### PROBLEM DETAILS
Only a number is wanted here: how many lines in the entries below contain the word "helping".
---*---
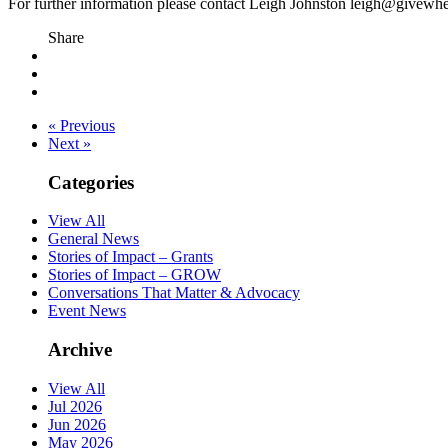
For further information please contact Leigh Johnston leigh@givew
Share
« Previous
Next »
Categories
View All
General News
Stories of Impact – Grants
Stories of Impact – GROW
Conversations That Matter & Advocacy
Event News
Archive
View All
Jul 2026
Jun 2026
May 2026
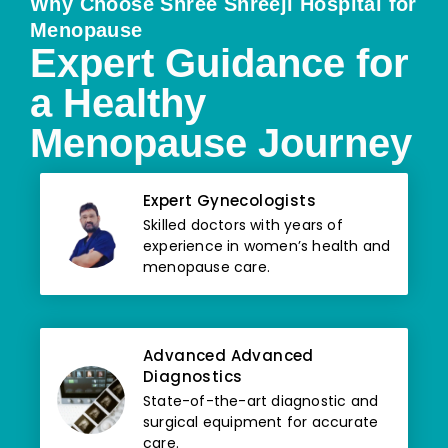
Why Choose Shree Shreeji Hospital for
Menopause
Expert Guidance for
a Healthy
Menopause Journey
Expert Gynecologists
Skilled doctors with years of
experience in women’s health and
menopause care.
Advanced Advanced
Diagnostics
State-of-the-art diagnostic and
surgical equipment for accurate
care.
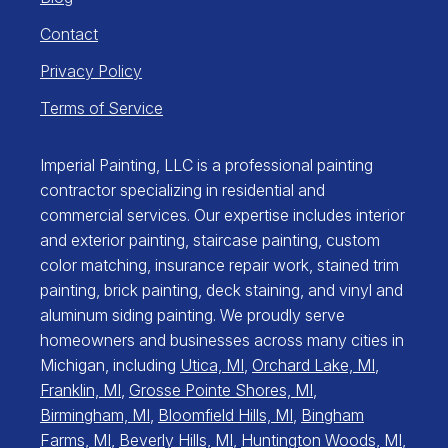
Contact
Privacy Policy
Terms of Service
Imperial Painting, LLC is a professional painting
contractor specializing in residential and
commercial services. Our expertise includes interior
and exterior painting, staircase painting, custom
color matching, insurance repair work, stained trim
painting, brick painting, deck staining, and vinyl and
aluminum siding painting. We proudly serve
homeowners and businesses across many cities in
Michigan, including
Utica, MI
,
Orchard Lake, MI
,
Franklin, MI
,
Grosse Pointe Shores, MI
,
Birmingham, MI
,
Bloomfield Hills, MI
,
Bingham
Farms, MI
,
Beverly Hills, MI
,
Huntington Woods, MI
,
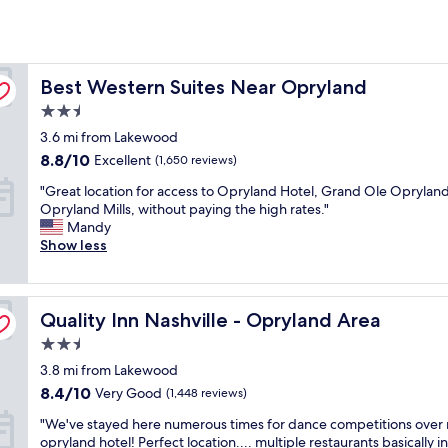
Best Western Suites Near Opryland
Best Western Suites Near Opryland
2.5
star
3.6 mi from Lakewood
property
8.8
8.8/10
Excellent
(1,650 reviews)
out
"
"Great location for access to Opryland Hotel, Grand Ole Opryland
of
G
Opryland Mills, without paying the high rates."
10,
r
Mandy
Excellent,
e
Show less
(1,650
a
reviews)
t
l
Quality Inn Nashville - Opryland Area
o
Quality Inn Nashville - Opryland Area
c
2.5
a
star
3.8 mi from Lakewood
t
property
i
8.4
8.4/10
Very Good
(1,448 reviews)
o
out
"
"We've stayed here numerous times for dance competitions over 
n
of
W
opryland hotel! Perfect location.... multiple restaurants basically i
f
10,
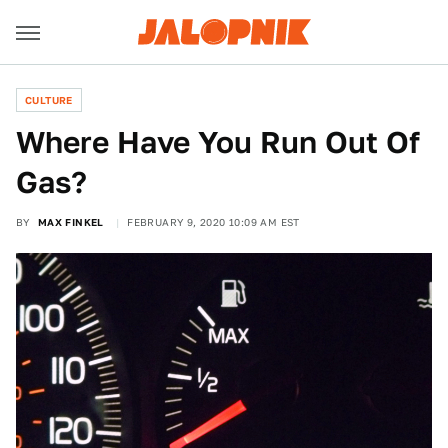
CULTURE
Where Have You Run Out Of
Gas?
BY
MAX FINKEL
FEBRUARY 9, 2020 10:09 AM EST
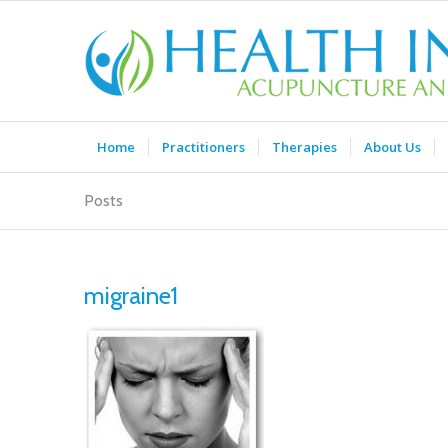
Home
Practitioners
Therapies
About Us
Posts
migraine1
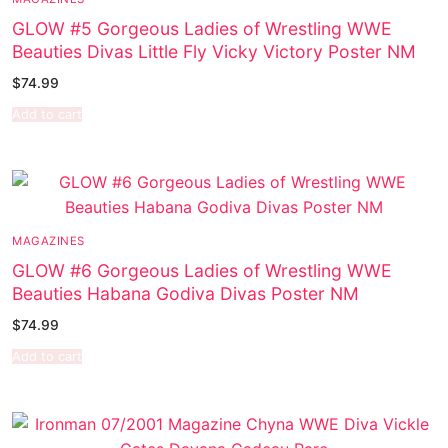
GLOW #5 Gorgeous Ladies of Wrestling WWE
Beauties Divas Little Fly Vicky Victory Poster NM
$
74.99
Add to cart
MAGAZINES
GLOW #6 Gorgeous Ladies of Wrestling WWE
Beauties Habana Godiva Divas Poster NM
$
74.99
Add to cart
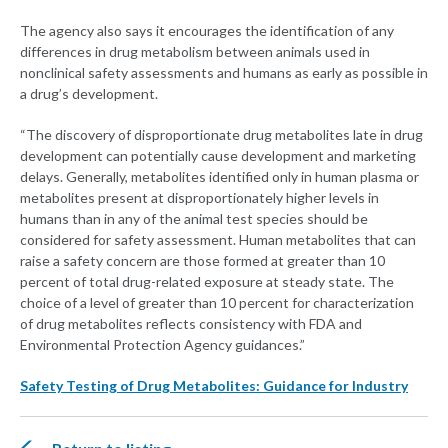
The agency also says it encourages the identification of any
differences in drug metabolism between animals used in
nonclinical safety assessments and humans as early as possible in
a drug’s development.
“The discovery of disproportionate drug metabolites late in drug
development can potentially cause development and marketing
delays. Generally, metabolites identified only in human plasma or
metabolites present at disproportionately higher levels in
humans than in any of the animal test species should be
considered for safety assessment. Human metabolites that can
raise a safety concern are those formed at greater than 10
percent of total drug-related exposure at steady state. The
choice of a level of greater than 10 percent for characterization
of drug metabolites reflects consistency with FDA and
Environmental Protection Agency guidances.”
Safety Testing of Drug Metabolites: Guidance for Industry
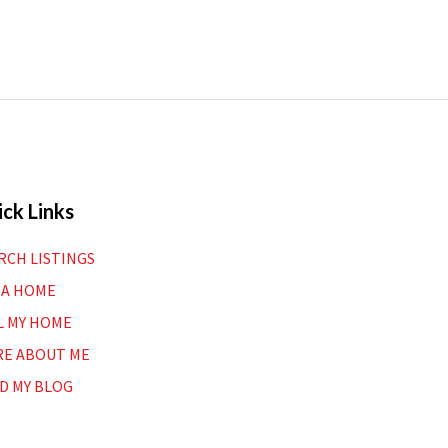
ck Links
RCH LISTINGS
 A HOME
L MY HOME
E ABOUT ME
D MY BLOG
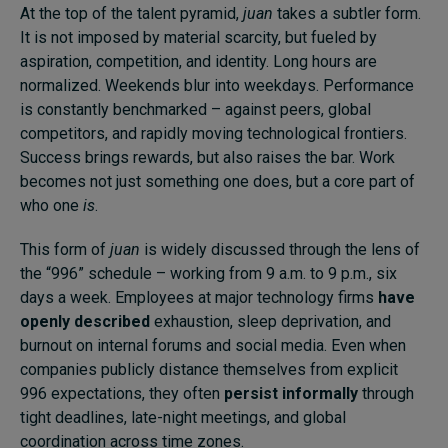
At the top of the talent pyramid,
juan
takes a subtler form.
It is not imposed by material scarcity, but fueled by
aspiration, competition, and identity. Long hours are
normalized. Weekends blur into weekdays. Performance
is constantly benchmarked – against peers, global
competitors, and rapidly moving technological frontiers.
Success brings rewards, but also raises the bar. Work
becomes not just something one does, but a core part of
who one
is
.
This form of
juan
is widely discussed through the lens of
the “996” schedule – working from 9 a.m. to 9 p.m., six
days a week. Employees at major technology firms
have
openly described
exhaustion, sleep deprivation, and
burnout on internal forums and social media. Even when
companies publicly distance themselves from explicit
996 expectations, they often
persist informally
through
tight deadlines, late-night meetings, and global
coordination across time zones.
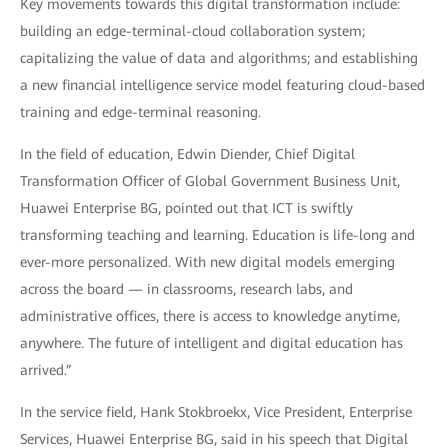
Key movements towards this digital transformation include:
building an edge-terminal-cloud collaboration system;
capitalizing the value of data and algorithms; and establishing
a new financial intelligence service model featuring cloud-based
training and edge-terminal reasoning.
In the field of education, Edwin Diender, Chief Digital
Transformation Officer of Global Government Business Unit,
Huawei Enterprise BG, pointed out that ICT is swiftly
transforming teaching and learning. Education is life-long and
ever-more personalized. With new digital models emerging
across the board — in classrooms, research labs, and
administrative offices, there is access to knowledge anytime,
anywhere. The future of intelligent and digital education has
arrived.”
In the service field, Hank Stokbroekx, Vice President, Enterprise
Services, Huawei Enterprise BG, said in his speech that Digital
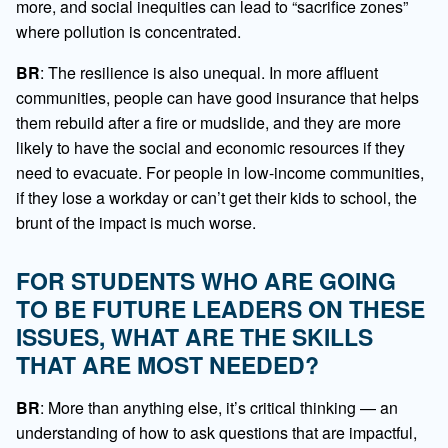
more, and social inequities can lead to “sacrifice zones”
where pollution is concentrated.
BR
: The resilience is also unequal. In more affluent
communities, people can have good insurance that helps
them rebuild after a fire or mudslide, and they are more
likely to have the social and economic resources if they
need to evacuate. For people in low-income communities,
if they lose a workday or can’t get their kids to school, the
brunt of the impact is much worse.
FOR STUDENTS WHO ARE GOING
TO BE FUTURE LEADERS ON THESE
ISSUES, WHAT ARE THE SKILLS
THAT ARE MOST NEEDED?
BR
: More than anything else, it’s critical thinking — an
understanding of how to ask questions that are impactful,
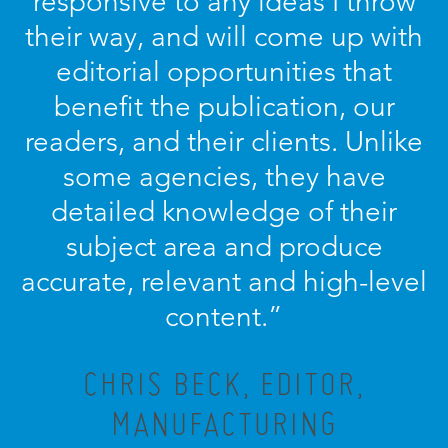
responsive to any ideas I throw
their way, and will come up with
editorial opportunities that
benefit the publication, our
readers, and their clients. Unlike
some agencies, they have
detailed knowledge of their
subject area and produce
accurate, relevant and high-level
content.”
CHRIS BECK, EDITOR,
MANUFACTURING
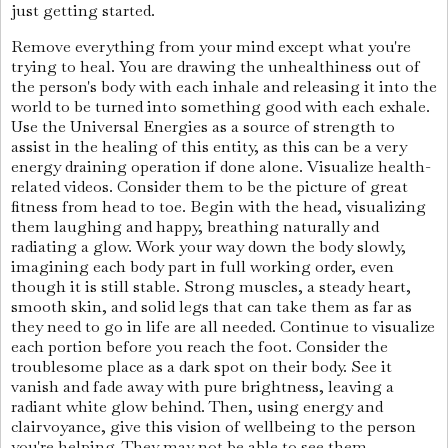
just getting started.
Remove everything from your mind except what you're
trying to heal. You are drawing the unhealthiness out of
the person's body with each inhale and releasing it into the
world to be turned into something good with each exhale.
Use the Universal Energies as a source of strength to
assist in the healing of this entity, as this can be a very
energy draining operation if done alone. Visualize health-
related videos. Consider them to be the picture of great
fitness from head to toe. Begin with the head, visualizing
them laughing and happy, breathing naturally and
radiating a glow. Work your way down the body slowly,
imagining each body part in full working order, even
though it is still stable. Strong muscles, a steady heart,
smooth skin, and solid legs that can take them as far as
they need to go in life are all needed. Continue to visualize
each portion before you reach the foot. Consider the
troublesome place as a dark spot on their body. See it
vanish and fade away with pure brightness, leaving a
radiant white glow behind. Then, using energy and
clairvoyance, give this vision of wellbeing to the person
you're helping. They may not be able to see them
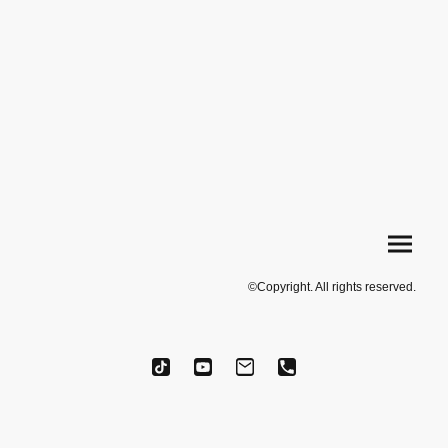
©Copyright. All rights reserved.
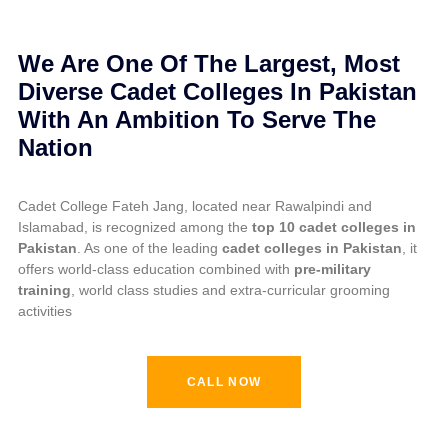
GOVERNOR PUNJAB AWARDING TROPHY
We Are One Of The Largest, Most
Diverse Cadet Colleges In Pakistan
With An Ambition To Serve The
Nation
Cadet College Fateh Jang, located near Rawalpindi and
Islamabad, is recognized among the
top 10 cadet colleges in
Pakistan
. As one of the leading
cadet colleges in Pakistan
, it
offers world-class education combined with
pre-military
training
, world class studies and extra-curricular grooming
activities
CALL NOW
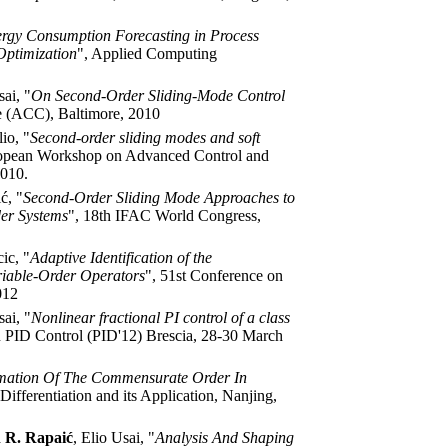
rgy Consumption Forecasting in Process
Optimization
", Applied Computing
sai, "
On Second-Order Sliding-Mode Control
e (ACC), Baltimore, 2010
io, "
Second-order sliding modes and soft
uropean Workshop on Advanced Control and
2010.
ć, "
Second-Order Sliding Mode Approaches to
der Systems
", 18th IFAC World Congress,
ic, "
Adaptive Identification of the
riable-Order Operators
", 51st Conference on
012
sai, "
Nonlinear fractional PI control of a class
 PID Control (PID'12) Brescia, 28-30 March
imation Of The Commensurate Order In
ifferentiation and its Application, Nanjing,
 R. Rapaić
, Elio Usai, "
Analysis And Shaping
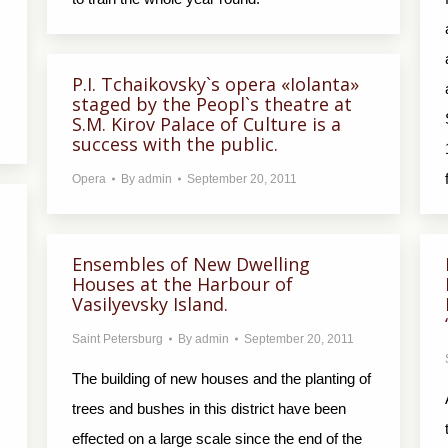
P.I. Tchaikovsky`s opera «Iolanta»
staged by the Peopl`s theatre at
S.M. Kirov Palace of Culture is a
success with the public.
Opera
By
admin
September 20, 2011
Ensembles of New Dwelling
Houses at the Harbour of
Vasilyevsky Island.
Saint Petersburg
By
admin
September 20, 2011
The building of new houses and the planting of
trees and bushes in this district have been
effected on a large scale since the end of the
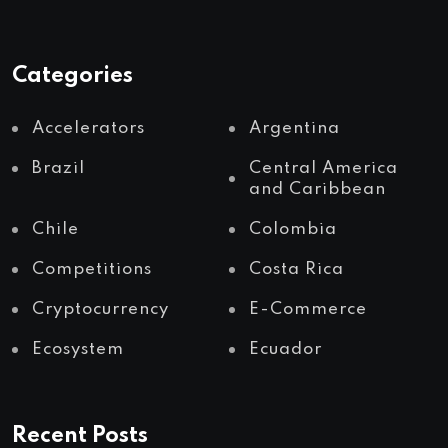
Categories
Accelerators
Argentina
Brazil
Central America
and Caribbean
Chile
Colombia
Competitions
Costa Rica
Cryptocurrency
E-Commerce
Ecosystem
Ecuador
Recent Posts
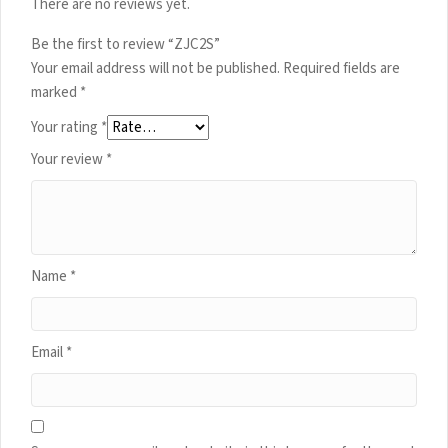
There are no reviews yet.
Be the first to review “ZJC2S”
Your email address will not be published.
Required fields are
marked
*
Your rating
*
Your review
*
Name
*
Email
*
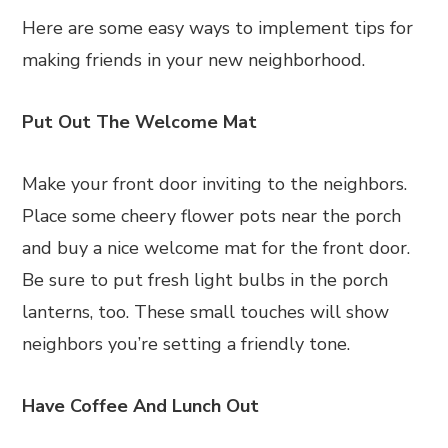
Here are some easy ways to implement tips for
making friends in your new neighborhood.
Put Out The Welcome Mat
Make your front door inviting to the neighbors.
Place some cheery flower pots near the porch
and buy a nice welcome mat for the front door.
Be sure to put fresh light bulbs in the porch
lanterns, too. These small touches will show
neighbors you’re setting a friendly tone.
Have Coffee And Lunch Out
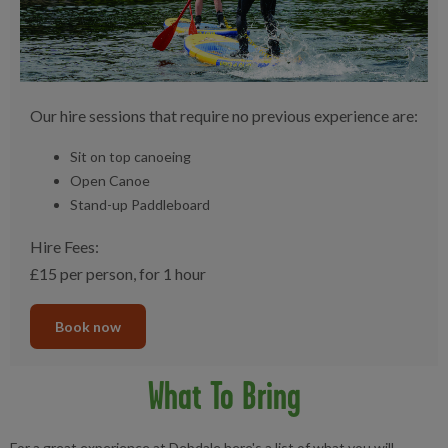
Our hire sessions that require no previous experience are:
Sit on top canoeing
Open Canoe
Stand-up Paddleboard
Hire Fees:
£15 per person, for 1 hour
Book now
What To Bring
For a great experience at Debdale here's a list of what you will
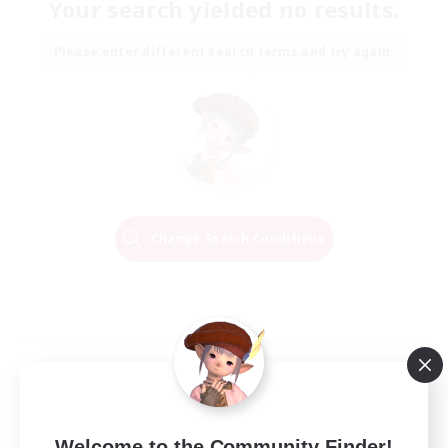
Your search yielded no results.
Please enter different search terms and try again.
Change Search Conditions
Welcome to the Community Finder!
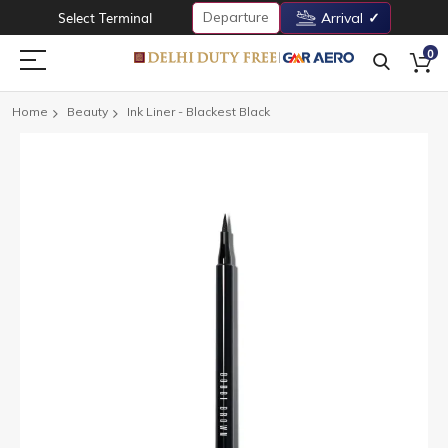
Departure
Select Terminal
Arrival
0
Home
Beauty
Ink Liner - Blackest Black
Skip
to
the
end
of
the
images
gallery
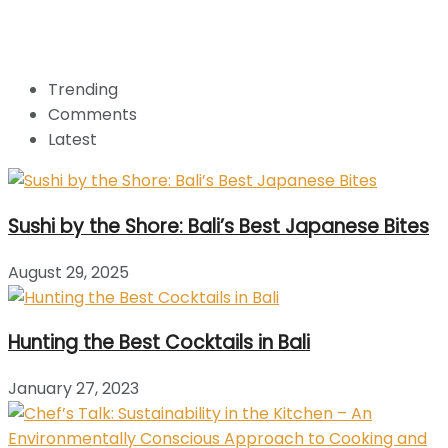
Trending
Comments
Latest
Sushi by the Shore: Bali’s Best Japanese Bites
August 29, 2025
Hunting the Best Cocktails in Bali
January 27, 2023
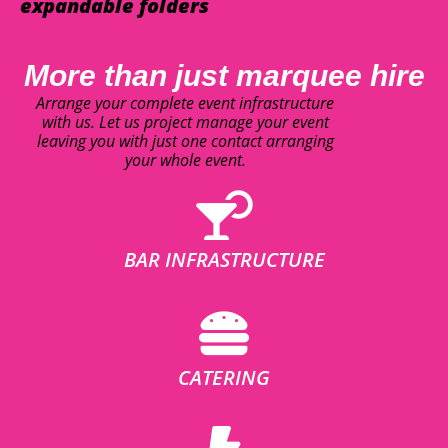
expandable folders
More than just marquee hire
Arrange your complete event infrastructure
with us. Let us project manage your event
leaving you with just one contact arranging
your whole event.
BAR INFRASTRUCTURE
CATERING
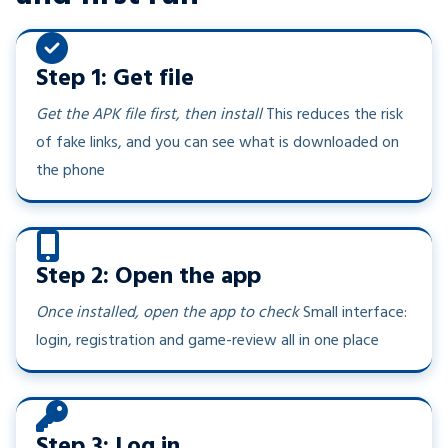
Step 1: Get file
Get the APK file first, then install
This reduces the risk
of fake links, and you can see what is downloaded on
the phone
Step 2: Open the app
Once installed, open the app to check
Small interface:
login, registration and game-review all in one place
Step 3: Log in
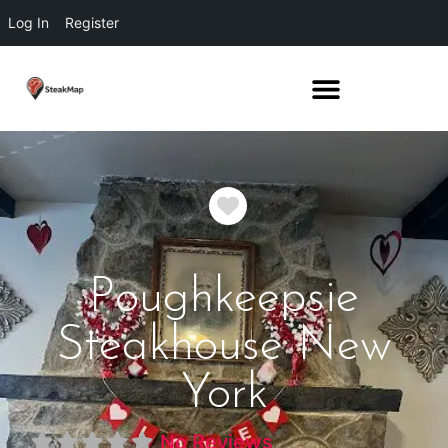
Log In
Register
Favorite
Poughkeepsie
Steakhouse New
York
No Reviews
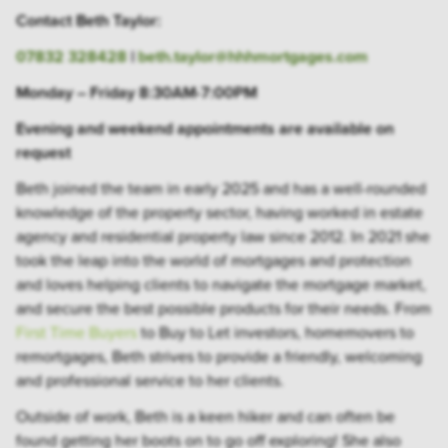
Contact Beth Taylor:
07832 328428
|
beth.taylor@hhhmortgages.com
Monday – Friday 8:30AM-7:00PM
Evening and weekend appointments are available on
request
Beth joined the team in early 2025 and has a well-rounded
knowledge of the property sector, having worked in estate
agency and residential property law since 2012. In 2021 she
took the leap into the world of mortgages and protection
and loves helping clients to navigate the mortgage market,
and secure the best possible products for their needs. From
First Time Buyers
to Buy to Let investors, homemovers to
remortgages, Beth strives to provide a friendly, welcoming
and professional service to her clients.
Outside of work, Beth is a keen hiker and can often be
found getting her boots on to go off exploring! She also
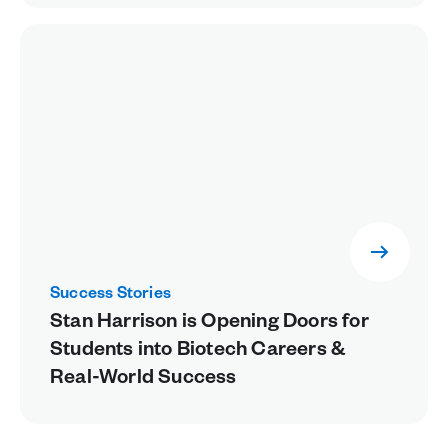
Success Stories
Stan Harrison is Opening Doors for
Students into Biotech Careers &
Real-World Success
---*---
### SOLUTION FOR THIS PROBLEM
2